Je vous passe tous les autres détails et toutes les aberrations que j’ai pu entendre et voir ici,
dont beaucoup sont liés au manque de concertation et à la désorganisation du service. C'est vraiment désolant et cela ne fait que confirmer tous les reportages télévisés ou autres concernant les
soins hospitaliers et le manque de suivi de la part des médecins.
Ma déception est grande, je ne vous le cache pas. Je n’imaginais pas que cet hôpital ait pu perdre
autant de sa qualité en matière de soins et de suivi médical. Surtout dans un centre que l’on appelle « centre de référence pour l’épilepsie réfractaire ».
Inutile, donc, de vous dire que je suis contente de quitter ce lieu vendredi matin. Et en dehors de
mon rendez-vous du 8 juin avec l’épileptologue, je ne suis pas près de remettre les pieds ici, ni même de m’y faire opérer si les conclusions allaient dans ce sens.
Oui, tout part à vaux l’eau… Et je plains sincèrement le personnel de cet hôpital (avec lequel j’ai
beaucoup discuté et notamment l'infirmier dont je salue le dévouement et la patience), car quand j’entends qu’une infirmière doit être à la fois en neurologie, en néphrologie et dans un autre
service encore, je me demande vraiment comment il peut y avoir un suivi normal des patients. Les bénévoles sont donc d'une aide très précieuse, comme je l'écrivais hier. Cela n'enlève rien à la
qualité et à la bonne volonté du personnel hospitalier qui fait ce qu'il peut dans les conditions que je vous narre ici.
Désolée de vous établir un constat comme celui-ci. Mais je préférais vous écrire cela plutôt que de
le développer dans chacun des commentaires qui m’a été adressé.

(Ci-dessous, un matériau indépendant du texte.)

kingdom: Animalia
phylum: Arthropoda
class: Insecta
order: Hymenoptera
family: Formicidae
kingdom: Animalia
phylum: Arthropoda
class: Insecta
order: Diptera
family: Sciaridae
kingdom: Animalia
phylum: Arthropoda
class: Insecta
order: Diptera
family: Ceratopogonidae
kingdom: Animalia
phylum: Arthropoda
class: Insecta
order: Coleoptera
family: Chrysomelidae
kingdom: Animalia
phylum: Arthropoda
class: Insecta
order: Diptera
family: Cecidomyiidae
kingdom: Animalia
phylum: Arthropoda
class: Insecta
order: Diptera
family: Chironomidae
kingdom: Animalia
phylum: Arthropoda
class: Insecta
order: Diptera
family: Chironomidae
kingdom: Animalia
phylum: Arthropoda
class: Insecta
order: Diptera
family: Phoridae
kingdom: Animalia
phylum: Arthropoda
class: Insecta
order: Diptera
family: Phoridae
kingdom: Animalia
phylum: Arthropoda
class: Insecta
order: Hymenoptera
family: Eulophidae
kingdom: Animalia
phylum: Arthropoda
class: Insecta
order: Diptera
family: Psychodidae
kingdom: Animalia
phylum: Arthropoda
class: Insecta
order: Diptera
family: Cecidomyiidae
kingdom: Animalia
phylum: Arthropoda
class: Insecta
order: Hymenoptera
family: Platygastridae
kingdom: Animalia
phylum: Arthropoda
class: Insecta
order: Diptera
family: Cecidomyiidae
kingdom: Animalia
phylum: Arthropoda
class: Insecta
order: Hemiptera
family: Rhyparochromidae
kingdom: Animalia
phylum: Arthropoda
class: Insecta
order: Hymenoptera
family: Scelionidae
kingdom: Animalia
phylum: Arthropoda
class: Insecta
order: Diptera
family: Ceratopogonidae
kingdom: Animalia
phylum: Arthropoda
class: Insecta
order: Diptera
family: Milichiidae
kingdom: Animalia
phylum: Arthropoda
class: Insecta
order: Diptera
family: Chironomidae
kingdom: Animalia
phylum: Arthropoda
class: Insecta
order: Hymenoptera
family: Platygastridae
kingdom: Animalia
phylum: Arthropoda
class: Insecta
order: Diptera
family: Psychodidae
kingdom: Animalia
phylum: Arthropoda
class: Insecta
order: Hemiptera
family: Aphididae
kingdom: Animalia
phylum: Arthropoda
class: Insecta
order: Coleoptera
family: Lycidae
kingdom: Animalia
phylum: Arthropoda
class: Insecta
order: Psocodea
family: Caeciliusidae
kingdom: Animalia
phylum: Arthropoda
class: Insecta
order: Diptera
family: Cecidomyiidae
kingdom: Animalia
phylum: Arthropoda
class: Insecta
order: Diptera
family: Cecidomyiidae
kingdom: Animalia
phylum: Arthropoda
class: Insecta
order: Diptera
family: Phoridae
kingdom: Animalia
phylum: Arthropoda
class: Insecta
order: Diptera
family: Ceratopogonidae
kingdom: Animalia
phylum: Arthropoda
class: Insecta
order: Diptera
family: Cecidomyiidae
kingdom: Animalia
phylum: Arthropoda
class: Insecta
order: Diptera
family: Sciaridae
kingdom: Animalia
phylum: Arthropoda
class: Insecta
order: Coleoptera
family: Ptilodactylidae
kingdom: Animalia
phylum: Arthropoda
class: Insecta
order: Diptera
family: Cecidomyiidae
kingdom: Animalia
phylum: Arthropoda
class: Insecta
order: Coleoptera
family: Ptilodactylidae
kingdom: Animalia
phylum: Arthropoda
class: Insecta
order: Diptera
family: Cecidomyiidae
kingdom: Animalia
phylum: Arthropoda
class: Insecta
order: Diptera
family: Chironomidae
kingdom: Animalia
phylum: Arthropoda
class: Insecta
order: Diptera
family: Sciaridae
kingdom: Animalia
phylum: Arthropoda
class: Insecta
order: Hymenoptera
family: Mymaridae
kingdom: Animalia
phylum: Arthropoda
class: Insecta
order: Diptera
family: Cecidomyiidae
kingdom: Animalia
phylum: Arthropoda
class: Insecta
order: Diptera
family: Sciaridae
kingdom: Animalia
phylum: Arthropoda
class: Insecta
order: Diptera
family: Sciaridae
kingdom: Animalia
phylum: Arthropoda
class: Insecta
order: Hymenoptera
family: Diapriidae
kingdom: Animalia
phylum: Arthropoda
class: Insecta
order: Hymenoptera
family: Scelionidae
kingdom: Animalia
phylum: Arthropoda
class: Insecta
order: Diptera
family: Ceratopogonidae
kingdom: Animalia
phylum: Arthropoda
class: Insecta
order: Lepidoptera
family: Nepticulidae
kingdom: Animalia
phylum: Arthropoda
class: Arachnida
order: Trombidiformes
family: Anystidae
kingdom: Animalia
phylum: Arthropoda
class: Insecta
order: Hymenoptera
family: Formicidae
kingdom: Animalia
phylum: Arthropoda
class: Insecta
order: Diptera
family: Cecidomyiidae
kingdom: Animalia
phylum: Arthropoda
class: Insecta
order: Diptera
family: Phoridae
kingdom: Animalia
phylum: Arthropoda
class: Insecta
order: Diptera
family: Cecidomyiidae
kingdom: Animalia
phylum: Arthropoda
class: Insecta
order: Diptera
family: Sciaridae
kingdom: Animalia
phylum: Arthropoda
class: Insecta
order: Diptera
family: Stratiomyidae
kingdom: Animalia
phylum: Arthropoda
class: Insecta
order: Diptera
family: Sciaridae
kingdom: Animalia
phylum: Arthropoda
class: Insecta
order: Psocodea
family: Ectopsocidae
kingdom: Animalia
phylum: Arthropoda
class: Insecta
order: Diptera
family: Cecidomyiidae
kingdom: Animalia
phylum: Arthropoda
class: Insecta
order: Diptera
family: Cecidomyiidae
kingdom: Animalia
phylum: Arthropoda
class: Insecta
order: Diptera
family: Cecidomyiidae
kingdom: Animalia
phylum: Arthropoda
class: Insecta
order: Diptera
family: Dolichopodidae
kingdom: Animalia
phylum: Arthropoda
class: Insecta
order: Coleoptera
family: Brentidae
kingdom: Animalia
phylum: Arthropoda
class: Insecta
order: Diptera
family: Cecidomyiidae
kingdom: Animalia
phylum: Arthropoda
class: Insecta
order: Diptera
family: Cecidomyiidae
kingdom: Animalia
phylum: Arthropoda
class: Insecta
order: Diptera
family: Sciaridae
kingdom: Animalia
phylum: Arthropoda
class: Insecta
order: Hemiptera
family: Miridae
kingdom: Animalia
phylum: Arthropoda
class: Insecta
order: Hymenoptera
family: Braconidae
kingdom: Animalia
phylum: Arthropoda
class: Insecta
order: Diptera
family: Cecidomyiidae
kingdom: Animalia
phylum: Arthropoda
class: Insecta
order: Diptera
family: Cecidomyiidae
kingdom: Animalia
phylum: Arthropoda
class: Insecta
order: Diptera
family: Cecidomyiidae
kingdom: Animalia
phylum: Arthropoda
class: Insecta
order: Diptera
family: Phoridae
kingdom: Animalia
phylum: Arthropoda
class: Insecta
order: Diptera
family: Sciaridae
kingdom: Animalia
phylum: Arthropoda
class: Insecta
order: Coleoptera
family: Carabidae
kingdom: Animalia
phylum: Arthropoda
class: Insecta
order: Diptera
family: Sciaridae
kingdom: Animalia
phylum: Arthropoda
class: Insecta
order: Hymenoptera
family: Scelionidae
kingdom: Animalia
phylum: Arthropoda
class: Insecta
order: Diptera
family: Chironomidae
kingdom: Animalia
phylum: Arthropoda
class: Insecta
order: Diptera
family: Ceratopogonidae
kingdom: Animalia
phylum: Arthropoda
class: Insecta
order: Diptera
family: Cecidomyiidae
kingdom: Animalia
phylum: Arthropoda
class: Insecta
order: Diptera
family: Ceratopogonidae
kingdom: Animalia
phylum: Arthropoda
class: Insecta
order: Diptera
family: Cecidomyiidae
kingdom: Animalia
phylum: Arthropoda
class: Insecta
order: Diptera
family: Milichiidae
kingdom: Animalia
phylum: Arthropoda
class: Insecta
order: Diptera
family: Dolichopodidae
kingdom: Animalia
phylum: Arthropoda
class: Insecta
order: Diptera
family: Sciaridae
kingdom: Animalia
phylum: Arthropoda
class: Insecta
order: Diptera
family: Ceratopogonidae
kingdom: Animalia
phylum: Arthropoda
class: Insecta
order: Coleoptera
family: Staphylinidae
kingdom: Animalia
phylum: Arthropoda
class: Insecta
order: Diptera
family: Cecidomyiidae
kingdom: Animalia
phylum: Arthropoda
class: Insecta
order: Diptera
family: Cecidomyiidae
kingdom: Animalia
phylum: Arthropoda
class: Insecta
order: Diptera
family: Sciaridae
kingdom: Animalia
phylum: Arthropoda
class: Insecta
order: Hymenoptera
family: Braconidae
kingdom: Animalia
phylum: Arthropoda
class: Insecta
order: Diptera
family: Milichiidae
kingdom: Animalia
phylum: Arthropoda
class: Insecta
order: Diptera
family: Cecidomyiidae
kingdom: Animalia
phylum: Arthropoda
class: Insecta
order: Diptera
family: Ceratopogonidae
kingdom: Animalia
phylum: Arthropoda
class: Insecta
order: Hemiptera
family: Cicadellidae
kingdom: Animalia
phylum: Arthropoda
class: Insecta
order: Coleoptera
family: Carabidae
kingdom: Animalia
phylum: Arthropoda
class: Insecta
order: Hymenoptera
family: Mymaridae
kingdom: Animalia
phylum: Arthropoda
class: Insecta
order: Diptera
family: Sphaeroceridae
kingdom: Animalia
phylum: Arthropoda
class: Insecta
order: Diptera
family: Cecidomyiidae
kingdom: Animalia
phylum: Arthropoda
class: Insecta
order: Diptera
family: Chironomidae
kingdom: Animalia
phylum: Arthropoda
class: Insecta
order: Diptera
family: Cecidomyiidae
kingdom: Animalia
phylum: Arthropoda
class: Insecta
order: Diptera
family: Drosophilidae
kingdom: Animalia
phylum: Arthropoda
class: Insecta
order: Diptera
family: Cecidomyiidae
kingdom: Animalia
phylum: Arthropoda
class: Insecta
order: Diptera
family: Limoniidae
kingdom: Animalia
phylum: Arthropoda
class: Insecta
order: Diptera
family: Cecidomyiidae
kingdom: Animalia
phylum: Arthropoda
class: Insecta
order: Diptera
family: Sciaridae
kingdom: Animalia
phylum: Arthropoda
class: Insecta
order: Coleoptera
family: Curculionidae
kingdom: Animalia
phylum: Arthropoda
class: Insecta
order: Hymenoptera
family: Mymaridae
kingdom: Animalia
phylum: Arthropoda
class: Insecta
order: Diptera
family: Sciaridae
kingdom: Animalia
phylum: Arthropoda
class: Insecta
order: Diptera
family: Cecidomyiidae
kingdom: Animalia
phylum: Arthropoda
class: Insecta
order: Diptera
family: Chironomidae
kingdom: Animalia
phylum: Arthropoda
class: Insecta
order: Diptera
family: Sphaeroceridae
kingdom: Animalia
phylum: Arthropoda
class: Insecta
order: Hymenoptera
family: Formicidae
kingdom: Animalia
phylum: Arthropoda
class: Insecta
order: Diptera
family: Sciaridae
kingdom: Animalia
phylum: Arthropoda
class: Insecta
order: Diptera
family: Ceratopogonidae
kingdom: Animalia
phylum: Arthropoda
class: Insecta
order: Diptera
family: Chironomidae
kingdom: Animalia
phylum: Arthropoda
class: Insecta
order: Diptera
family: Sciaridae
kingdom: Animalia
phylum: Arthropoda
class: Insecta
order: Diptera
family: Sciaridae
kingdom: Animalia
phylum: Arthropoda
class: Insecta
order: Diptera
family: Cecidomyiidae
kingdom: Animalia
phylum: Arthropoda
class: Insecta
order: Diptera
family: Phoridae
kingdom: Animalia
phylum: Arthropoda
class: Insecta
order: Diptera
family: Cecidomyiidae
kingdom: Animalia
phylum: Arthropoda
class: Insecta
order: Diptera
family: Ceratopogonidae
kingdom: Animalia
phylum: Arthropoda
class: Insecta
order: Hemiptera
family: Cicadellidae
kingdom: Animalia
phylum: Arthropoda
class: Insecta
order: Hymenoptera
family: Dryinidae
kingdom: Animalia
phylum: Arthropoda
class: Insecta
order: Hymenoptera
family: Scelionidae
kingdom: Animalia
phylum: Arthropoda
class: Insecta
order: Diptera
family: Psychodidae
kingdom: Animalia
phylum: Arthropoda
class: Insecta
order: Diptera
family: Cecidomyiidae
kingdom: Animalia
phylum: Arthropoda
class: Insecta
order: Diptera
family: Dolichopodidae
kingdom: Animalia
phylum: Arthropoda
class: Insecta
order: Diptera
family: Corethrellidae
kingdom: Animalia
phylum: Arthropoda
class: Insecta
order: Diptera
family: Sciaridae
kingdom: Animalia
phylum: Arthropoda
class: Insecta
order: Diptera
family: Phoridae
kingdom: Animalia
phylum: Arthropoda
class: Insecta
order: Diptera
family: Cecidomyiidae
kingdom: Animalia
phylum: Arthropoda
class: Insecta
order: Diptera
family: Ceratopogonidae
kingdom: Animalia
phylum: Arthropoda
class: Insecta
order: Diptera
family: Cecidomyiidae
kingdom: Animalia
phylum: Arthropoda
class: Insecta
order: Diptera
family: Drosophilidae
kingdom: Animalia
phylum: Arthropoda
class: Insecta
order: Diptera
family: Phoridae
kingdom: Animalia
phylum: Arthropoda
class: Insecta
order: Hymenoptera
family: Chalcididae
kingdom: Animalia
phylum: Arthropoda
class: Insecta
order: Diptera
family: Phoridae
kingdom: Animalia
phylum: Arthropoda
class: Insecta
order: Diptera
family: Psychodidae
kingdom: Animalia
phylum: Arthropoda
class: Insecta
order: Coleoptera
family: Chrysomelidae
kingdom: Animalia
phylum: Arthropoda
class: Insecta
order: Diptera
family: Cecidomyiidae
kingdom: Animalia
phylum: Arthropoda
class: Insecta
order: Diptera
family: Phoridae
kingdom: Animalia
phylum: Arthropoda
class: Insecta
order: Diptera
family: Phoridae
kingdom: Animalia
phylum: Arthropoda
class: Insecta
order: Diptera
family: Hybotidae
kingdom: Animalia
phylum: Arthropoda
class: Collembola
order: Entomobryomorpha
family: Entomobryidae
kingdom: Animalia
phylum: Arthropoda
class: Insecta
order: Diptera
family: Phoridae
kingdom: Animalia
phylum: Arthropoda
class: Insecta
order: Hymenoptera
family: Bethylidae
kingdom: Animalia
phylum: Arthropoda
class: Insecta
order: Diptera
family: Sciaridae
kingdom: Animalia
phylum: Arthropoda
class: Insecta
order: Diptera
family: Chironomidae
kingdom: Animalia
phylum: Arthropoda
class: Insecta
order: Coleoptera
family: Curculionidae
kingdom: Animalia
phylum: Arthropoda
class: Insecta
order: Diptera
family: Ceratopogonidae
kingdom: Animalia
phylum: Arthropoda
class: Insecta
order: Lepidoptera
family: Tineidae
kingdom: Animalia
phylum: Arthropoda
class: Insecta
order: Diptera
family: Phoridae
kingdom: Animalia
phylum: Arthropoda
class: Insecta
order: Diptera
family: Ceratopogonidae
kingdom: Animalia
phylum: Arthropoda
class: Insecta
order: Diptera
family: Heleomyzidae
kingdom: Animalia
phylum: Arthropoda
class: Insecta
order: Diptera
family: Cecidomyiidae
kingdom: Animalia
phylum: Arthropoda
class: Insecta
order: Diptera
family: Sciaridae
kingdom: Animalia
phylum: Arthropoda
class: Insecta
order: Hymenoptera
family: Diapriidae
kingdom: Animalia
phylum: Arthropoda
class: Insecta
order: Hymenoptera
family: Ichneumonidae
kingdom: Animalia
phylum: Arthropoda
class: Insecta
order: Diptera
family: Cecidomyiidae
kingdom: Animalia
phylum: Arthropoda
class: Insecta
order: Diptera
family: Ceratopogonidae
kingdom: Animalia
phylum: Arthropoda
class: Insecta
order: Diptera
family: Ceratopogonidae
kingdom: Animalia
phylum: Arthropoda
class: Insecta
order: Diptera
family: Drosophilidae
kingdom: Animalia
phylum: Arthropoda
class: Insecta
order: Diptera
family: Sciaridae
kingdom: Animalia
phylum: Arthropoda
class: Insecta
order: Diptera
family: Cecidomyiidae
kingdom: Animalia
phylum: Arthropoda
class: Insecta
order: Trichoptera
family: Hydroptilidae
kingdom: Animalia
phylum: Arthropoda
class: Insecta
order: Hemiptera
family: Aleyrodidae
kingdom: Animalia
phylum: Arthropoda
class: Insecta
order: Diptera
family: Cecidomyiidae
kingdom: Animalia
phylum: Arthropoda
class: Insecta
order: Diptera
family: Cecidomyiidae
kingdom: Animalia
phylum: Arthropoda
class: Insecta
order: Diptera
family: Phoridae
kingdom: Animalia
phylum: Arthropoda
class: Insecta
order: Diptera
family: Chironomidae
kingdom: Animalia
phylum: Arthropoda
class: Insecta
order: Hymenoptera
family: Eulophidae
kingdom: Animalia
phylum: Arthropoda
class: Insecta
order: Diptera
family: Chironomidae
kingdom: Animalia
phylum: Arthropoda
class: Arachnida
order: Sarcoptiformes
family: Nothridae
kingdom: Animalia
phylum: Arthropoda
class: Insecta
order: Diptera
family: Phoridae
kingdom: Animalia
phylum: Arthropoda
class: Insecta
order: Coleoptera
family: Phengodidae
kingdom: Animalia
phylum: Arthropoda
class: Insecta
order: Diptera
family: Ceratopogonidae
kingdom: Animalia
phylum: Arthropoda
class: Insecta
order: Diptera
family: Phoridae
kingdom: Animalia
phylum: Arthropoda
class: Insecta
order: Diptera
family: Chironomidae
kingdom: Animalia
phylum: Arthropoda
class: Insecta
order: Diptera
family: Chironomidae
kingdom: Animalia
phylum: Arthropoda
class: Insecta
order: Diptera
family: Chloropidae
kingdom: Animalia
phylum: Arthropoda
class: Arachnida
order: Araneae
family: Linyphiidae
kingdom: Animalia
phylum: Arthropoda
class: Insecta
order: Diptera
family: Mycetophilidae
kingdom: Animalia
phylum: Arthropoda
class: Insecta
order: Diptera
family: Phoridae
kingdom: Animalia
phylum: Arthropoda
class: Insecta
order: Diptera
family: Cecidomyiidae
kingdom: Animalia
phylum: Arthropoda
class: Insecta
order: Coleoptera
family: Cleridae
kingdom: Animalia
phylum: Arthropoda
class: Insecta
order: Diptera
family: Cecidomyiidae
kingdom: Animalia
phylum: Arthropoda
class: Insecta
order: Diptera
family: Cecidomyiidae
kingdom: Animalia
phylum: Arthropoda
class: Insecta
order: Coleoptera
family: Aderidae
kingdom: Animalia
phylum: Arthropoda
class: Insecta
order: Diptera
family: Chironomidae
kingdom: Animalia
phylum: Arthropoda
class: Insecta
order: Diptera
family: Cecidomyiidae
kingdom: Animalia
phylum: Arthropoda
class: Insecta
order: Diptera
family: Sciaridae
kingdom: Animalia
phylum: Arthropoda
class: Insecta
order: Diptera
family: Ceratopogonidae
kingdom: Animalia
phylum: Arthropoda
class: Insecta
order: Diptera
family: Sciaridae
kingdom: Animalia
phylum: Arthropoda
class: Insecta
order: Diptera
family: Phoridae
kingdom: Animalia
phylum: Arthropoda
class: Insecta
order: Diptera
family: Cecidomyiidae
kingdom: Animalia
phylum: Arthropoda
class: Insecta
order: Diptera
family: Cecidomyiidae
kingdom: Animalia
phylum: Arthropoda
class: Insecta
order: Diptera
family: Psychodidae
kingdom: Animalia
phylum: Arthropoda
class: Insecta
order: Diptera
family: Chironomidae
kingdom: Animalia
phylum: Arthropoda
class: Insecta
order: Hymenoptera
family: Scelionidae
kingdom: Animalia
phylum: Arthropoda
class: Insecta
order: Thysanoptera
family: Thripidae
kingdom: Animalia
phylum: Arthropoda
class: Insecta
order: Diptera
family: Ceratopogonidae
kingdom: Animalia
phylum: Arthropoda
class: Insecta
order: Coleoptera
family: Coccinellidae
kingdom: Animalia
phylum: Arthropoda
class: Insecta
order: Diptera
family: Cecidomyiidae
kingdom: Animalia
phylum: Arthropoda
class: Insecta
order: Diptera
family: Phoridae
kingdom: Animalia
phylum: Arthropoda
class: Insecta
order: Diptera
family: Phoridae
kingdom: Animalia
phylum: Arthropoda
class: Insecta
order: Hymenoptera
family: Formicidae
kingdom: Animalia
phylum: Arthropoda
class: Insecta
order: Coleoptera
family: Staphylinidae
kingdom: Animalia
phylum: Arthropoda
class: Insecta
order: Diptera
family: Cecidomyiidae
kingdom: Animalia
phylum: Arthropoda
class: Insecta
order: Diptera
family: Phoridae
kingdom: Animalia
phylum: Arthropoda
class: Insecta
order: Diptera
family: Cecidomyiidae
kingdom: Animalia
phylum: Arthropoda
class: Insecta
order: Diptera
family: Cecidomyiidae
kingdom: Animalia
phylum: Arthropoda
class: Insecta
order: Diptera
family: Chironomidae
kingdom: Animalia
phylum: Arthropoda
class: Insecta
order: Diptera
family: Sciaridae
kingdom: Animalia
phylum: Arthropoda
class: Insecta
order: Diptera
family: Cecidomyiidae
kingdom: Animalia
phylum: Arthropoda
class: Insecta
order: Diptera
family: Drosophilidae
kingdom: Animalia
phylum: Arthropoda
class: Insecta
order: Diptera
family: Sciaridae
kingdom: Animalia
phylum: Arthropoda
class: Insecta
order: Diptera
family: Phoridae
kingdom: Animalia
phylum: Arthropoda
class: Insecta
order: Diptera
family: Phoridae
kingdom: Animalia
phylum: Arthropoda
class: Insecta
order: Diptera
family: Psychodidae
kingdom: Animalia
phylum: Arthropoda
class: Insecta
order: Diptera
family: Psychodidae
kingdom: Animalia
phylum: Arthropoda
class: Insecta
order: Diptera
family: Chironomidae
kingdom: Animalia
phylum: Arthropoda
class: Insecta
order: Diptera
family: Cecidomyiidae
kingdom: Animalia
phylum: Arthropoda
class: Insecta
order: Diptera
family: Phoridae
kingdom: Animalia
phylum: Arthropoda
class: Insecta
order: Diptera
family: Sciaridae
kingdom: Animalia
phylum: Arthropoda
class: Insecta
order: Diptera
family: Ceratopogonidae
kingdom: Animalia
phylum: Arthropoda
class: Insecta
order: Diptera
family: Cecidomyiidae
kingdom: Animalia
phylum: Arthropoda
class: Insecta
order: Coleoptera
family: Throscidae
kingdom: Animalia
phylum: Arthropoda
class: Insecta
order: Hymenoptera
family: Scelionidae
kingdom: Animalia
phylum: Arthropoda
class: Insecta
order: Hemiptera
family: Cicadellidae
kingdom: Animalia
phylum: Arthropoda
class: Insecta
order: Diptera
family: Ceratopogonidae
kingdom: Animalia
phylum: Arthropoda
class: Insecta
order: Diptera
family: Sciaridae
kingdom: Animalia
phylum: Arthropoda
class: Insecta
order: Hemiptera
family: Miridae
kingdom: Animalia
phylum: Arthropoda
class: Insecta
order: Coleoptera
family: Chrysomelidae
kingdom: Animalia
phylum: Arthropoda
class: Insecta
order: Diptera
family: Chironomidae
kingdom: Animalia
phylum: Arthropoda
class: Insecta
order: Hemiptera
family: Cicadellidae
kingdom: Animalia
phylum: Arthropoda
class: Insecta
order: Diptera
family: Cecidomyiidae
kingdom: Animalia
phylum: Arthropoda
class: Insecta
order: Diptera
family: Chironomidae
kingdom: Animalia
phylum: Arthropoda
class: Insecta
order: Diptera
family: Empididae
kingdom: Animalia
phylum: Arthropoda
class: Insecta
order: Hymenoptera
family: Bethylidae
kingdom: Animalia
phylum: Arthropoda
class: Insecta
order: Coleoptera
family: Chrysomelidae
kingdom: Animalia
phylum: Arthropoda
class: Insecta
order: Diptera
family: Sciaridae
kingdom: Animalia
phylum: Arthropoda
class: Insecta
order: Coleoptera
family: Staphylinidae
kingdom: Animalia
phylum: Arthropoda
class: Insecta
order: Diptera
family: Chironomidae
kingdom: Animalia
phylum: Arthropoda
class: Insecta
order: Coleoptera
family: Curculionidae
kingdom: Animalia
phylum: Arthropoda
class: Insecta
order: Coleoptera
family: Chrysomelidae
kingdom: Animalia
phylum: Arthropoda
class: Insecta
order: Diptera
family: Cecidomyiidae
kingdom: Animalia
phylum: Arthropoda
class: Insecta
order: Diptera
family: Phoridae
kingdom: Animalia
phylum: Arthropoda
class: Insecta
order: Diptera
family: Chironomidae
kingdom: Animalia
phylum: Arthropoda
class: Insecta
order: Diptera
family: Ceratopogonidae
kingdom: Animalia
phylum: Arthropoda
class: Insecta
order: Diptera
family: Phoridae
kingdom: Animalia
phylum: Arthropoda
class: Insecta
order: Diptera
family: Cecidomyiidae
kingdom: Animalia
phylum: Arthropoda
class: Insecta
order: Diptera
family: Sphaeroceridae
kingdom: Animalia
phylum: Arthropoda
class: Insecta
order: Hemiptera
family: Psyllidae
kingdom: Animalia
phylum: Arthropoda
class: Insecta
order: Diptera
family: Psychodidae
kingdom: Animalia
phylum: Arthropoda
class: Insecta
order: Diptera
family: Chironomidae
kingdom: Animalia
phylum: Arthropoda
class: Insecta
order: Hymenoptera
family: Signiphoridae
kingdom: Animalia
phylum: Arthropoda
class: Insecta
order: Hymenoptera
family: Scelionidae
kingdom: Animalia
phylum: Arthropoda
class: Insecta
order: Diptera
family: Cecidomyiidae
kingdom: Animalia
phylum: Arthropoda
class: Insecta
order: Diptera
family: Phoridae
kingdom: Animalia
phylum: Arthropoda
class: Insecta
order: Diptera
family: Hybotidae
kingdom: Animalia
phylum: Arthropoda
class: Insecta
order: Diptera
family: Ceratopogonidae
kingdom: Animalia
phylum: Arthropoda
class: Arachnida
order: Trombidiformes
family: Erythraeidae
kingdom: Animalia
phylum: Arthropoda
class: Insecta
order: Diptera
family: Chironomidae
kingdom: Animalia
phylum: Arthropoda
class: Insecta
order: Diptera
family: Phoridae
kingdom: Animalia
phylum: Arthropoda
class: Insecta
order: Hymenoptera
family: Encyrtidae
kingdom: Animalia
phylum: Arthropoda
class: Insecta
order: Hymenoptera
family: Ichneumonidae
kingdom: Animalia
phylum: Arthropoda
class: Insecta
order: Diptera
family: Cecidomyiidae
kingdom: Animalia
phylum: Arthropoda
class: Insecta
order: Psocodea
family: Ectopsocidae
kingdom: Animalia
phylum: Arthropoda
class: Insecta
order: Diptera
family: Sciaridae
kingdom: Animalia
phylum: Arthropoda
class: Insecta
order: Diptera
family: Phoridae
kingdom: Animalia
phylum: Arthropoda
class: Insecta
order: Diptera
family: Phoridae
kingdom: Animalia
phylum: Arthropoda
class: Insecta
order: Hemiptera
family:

Considérez donc, exceptionnellement, cet article, comme une réponse « générale » à tous
vos messages de soutien.
Je vous remercie une fois encore pour votre fidélité et pour votre amitié. Je vous assure de la
mienne également.
Je vais essayer de me reposer un peu car les tests psychologiques d’hier ont duré plus de deux
heures et cette matinée-ci fut particulièrement éprouvante et contrariante.
Ceci étant, l'écrire est, comme toujours, un bon exutoire et me
soulage.
Bonne journée et bon week-end à toutes et à tous.
Je ne serai probablement pas présente sur le net avant quelques jours. J'espère que vous le
comprendrez.
Je vous embrasse,
Cathy.
(*) J'ai appris tout à l'heure par l'infirmier
avec lequel j'ai discuté de tout cela, que les réunions visant à faire le point sur la situation des patients ont lieu, mais en l'absence des médecins qui exercent dans deux hôpitaux à
la fois.
Cette discussion fut très intéressante et
enrichissante, tant sur le plan de mon suivi, que sur le plan organisationnel de l'hôpital.
Je redis ici tout mon soutien au personnel
infirmier qui travaille dans des conditions très difficiles, mais qui fait preuve de beaucoup de courage et de professionnalisme.